Once you’ve enjoyed the network of meandering trails and bike paths, ambled in awe over the wave-splashed pink granite at Schoodic Point, checked out the cool log and stone visitor information center and perhaps camped at the park’s Schoodic Woods Campground, you might be wondering what else is there to see and do over this way on your next visit.
Quite a lot as it turns out, and that’s where Gouldsboro comes into play.
Thanks to the Frenchman Bay Conservancy and the U.S. Fish and Wildlife Service, there are footpaths aplenty in the town of Gouldsboro, 7 miles in all across five different properties, more than enough to keep a hiker busy for most of a day, especially when sightseeing and a stop at the Pickled Wrinkle for food and drink are factored in.
Begin your Gouldsboro hiking adventure at FBC’s Frances B. Wood Preserve, 438 acres just inland from West Bay.

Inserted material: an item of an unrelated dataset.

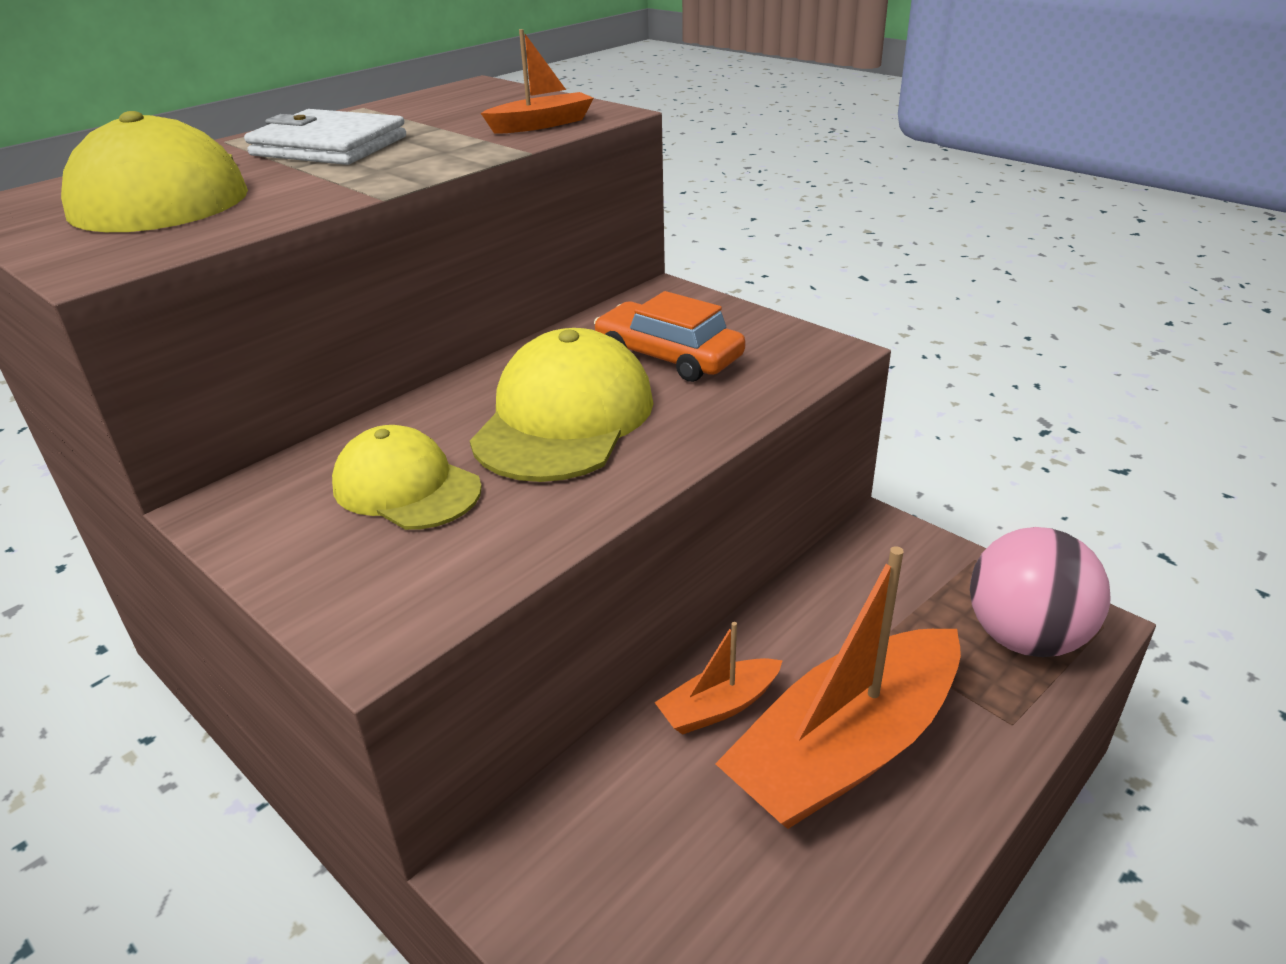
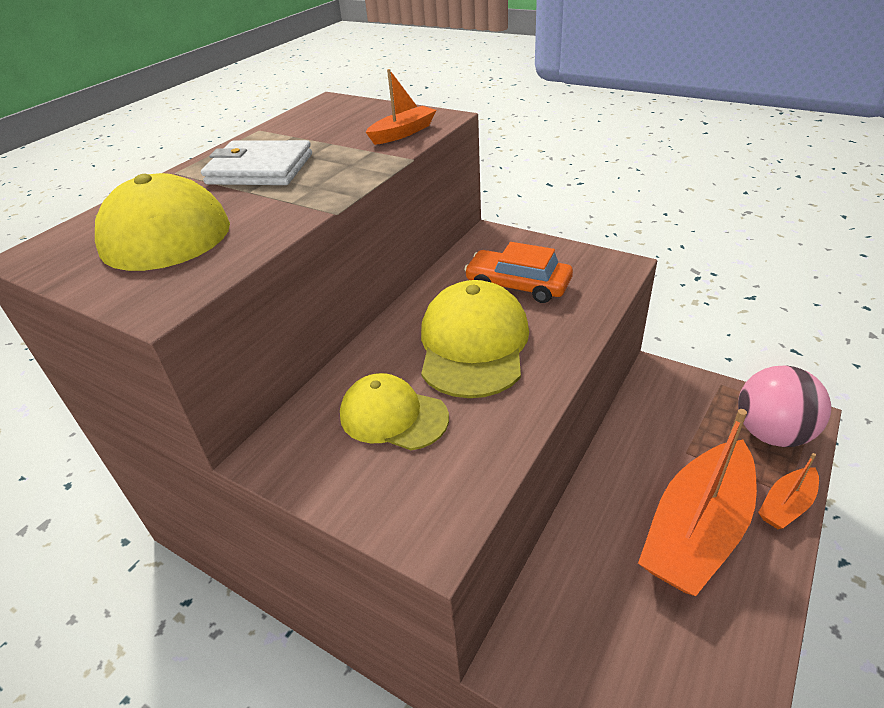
camera: 10 degrees left, 5 degrees up
(718, 706) = (607, 517): orange boat -> orange boat (786, 505)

A 1.6-mile loop wends along the edge of a beaver pond, then gently rises through the hush of the thick hillside woods beyond.
Back at the trailhead, keep your pack on and continue immediately south on the Salt Marsh Trail, which tracks through a portion of the 623-acre Gouldsboro Bay Division of the Maine Coastal Islands National Wildlife Refuge. The 1.6-mile out-and-back hike leads to several lookout points with views over the tidal flats to West Bay.
Next up, make your way to Corea Heath Preserve, a 600-acre parcel of wetlands and bog that serves as a key conservation link between the Grand Marsh and more of the heathlands owned by MCINWR. FBC aptly describes this special place as “a quiet haven for wildlife and the people who walk there,” and the 1.2-mile lollipop loop hike is one to be savored indeed.
Just south on Route 195, the short but sweet 0.4-mile round-trip walk on the accessible Corea Heath Trail is worth the while, leading as it does out into the scenic heart of the vast coastal plateau bog, more simply known as a heath.
By this point in the day, you’re bound to be starving and thirsty. Good. Head for the Pickled Wrinkle in Birch Harbor, a friendly and fun watering hole open all year at the crossroads of Route 186 and the Schoodic Loop Road. I’m partial to the wings, pickle chips and haddock burger, but you’ll no doubt find something tasty on the menu to fill the hungry hiker’s hole. By the way, what’s a “pickled wrinkle,” you ask? An old Downeast Maine delicacy is all I’m going to tell you; you’ll have to visit to find out more.
Sated but hopefully with time and energy to spare, make a final stop at Taft Point Preserve on Route 186. The 68 acres owned by FBC showcase a half-mile of frontage on Flanders Bay and a spectacular vista ranging from the mountain peaks of Acadia National Park on MDI to Schoodic Mountain in the Donnell Pond Public Lands unit. Three trails – Flanders Bay, Beach and Jones Cove – combine for 2 miles of delightful walking.
With any luck, you’ll catch a nice sunset on the slow road toward home.